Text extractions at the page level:
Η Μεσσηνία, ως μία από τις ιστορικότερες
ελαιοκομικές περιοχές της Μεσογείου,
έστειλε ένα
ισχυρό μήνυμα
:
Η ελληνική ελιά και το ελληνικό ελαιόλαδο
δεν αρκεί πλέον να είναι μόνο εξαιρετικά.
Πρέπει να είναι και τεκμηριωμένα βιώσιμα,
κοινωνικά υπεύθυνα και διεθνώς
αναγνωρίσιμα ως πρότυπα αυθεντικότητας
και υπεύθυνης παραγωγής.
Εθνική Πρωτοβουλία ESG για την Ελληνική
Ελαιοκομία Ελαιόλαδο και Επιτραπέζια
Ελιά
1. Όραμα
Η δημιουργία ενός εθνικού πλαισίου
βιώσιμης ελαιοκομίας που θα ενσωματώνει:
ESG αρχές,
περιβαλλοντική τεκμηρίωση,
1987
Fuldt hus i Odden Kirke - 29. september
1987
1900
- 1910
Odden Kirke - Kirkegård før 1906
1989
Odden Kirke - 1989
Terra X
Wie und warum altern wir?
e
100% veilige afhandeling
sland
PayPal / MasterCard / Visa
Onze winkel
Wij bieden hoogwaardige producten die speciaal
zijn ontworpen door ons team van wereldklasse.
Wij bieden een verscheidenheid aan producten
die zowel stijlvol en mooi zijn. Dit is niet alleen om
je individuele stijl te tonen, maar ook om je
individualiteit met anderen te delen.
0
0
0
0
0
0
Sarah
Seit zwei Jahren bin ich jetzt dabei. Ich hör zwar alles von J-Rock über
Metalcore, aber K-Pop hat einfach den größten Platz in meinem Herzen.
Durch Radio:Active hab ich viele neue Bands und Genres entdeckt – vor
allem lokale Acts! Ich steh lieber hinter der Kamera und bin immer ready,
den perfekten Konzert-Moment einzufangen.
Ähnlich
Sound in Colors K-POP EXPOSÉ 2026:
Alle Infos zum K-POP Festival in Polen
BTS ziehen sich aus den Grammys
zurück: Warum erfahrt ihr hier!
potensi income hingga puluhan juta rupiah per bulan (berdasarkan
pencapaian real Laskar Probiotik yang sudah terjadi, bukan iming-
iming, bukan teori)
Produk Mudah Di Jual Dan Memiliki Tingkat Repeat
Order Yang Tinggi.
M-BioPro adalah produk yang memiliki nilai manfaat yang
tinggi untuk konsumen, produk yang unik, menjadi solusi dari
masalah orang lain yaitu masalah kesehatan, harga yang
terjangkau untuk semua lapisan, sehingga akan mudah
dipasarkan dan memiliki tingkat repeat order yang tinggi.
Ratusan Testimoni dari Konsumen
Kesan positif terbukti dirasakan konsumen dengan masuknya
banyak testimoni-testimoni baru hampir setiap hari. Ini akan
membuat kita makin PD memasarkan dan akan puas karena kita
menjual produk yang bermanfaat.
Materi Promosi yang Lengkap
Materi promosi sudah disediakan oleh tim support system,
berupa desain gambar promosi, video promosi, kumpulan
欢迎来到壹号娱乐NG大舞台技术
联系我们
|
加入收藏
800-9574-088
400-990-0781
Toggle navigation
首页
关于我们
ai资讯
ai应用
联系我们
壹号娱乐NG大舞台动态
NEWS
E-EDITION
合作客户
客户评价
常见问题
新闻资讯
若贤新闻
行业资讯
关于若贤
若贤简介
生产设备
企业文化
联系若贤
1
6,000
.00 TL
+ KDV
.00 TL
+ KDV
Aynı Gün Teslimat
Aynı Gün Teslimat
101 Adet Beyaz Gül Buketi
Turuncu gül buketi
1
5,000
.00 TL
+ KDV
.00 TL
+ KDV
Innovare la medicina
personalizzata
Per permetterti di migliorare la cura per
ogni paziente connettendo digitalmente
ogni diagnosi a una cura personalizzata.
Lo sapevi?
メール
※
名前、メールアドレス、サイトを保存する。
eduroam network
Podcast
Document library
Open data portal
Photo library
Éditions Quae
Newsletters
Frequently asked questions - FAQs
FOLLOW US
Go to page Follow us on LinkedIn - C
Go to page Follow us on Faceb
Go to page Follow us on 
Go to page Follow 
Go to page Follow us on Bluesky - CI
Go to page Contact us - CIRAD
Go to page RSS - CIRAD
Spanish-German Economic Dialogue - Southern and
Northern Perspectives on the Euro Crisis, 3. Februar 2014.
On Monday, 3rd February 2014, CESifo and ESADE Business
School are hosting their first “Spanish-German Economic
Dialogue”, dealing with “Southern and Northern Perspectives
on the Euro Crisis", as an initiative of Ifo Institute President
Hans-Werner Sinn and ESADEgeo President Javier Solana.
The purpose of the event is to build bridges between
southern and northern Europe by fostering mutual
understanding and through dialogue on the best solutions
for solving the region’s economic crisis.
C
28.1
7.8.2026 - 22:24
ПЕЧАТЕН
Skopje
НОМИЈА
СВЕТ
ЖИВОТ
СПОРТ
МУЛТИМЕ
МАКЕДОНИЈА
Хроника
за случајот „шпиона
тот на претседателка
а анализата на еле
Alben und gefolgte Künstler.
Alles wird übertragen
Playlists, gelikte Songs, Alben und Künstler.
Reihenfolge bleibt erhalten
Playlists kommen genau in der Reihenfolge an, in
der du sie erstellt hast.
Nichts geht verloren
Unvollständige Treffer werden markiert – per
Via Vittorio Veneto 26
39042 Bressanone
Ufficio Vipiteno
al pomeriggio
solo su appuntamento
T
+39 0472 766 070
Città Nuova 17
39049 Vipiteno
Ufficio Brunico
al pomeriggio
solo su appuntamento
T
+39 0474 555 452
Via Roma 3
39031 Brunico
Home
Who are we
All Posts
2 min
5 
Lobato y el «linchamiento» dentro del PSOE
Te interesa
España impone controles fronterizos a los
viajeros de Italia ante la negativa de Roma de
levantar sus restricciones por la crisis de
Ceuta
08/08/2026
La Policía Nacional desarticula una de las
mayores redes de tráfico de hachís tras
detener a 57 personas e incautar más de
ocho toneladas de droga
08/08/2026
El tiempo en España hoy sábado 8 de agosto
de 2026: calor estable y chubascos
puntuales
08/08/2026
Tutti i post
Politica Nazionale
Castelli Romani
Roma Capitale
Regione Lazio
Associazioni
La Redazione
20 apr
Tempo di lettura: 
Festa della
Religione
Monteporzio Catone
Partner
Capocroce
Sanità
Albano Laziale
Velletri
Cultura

Instruction
Reproduce the lines above verbatim, from the first line through the line containing "Wij bieden een verscheidenheid aan producten", including both of these.

Response box
Η Μεσσηνία, ως μία από τις ιστορικότερες
ελαιοκομικές περιοχές της Μεσογείου,
έστειλε ένα
ισχυρό μήνυμα
:
Η ελληνική ελιά και το ελληνικό ελαιόλαδο
δεν αρκεί πλέον να είναι μόνο εξαιρετικά.
Πρέπει να είναι και τεκμηριωμένα βιώσιμα,
κοινωνικά υπεύθυνα και διεθνώς
αναγνωρίσιμα ως πρότυπα αυθεντικότητας
και υπεύθυνης παραγωγής.
Εθνική Πρωτοβουλία ESG για την Ελληνική
Ελαιοκομία Ελαιόλαδο και Επιτραπέζια
Ελιά
1. Όραμα
Η δημιουργία ενός εθνικού πλαισίου
βιώσιμης ελαιοκομίας που θα ενσωματώνει:
ESG αρχές,
περιβαλλοντική τεκμηρίωση,
1987
Fuldt hus i Odden Kirke - 29. september
1987
1900
- 1910
Odden Kirke - Kirkegård før 1906
1989
Odden Kirke - 1989
Terra X
Wie und warum altern wir?
e
100% veilige afhandeling
sland
PayPal / MasterCard / Visa
Onze winkel
Wij bieden hoogwaardige producten die speciaal
zijn ontworpen door ons team van wereldklasse.
Wij bieden een verscheidenheid aan producten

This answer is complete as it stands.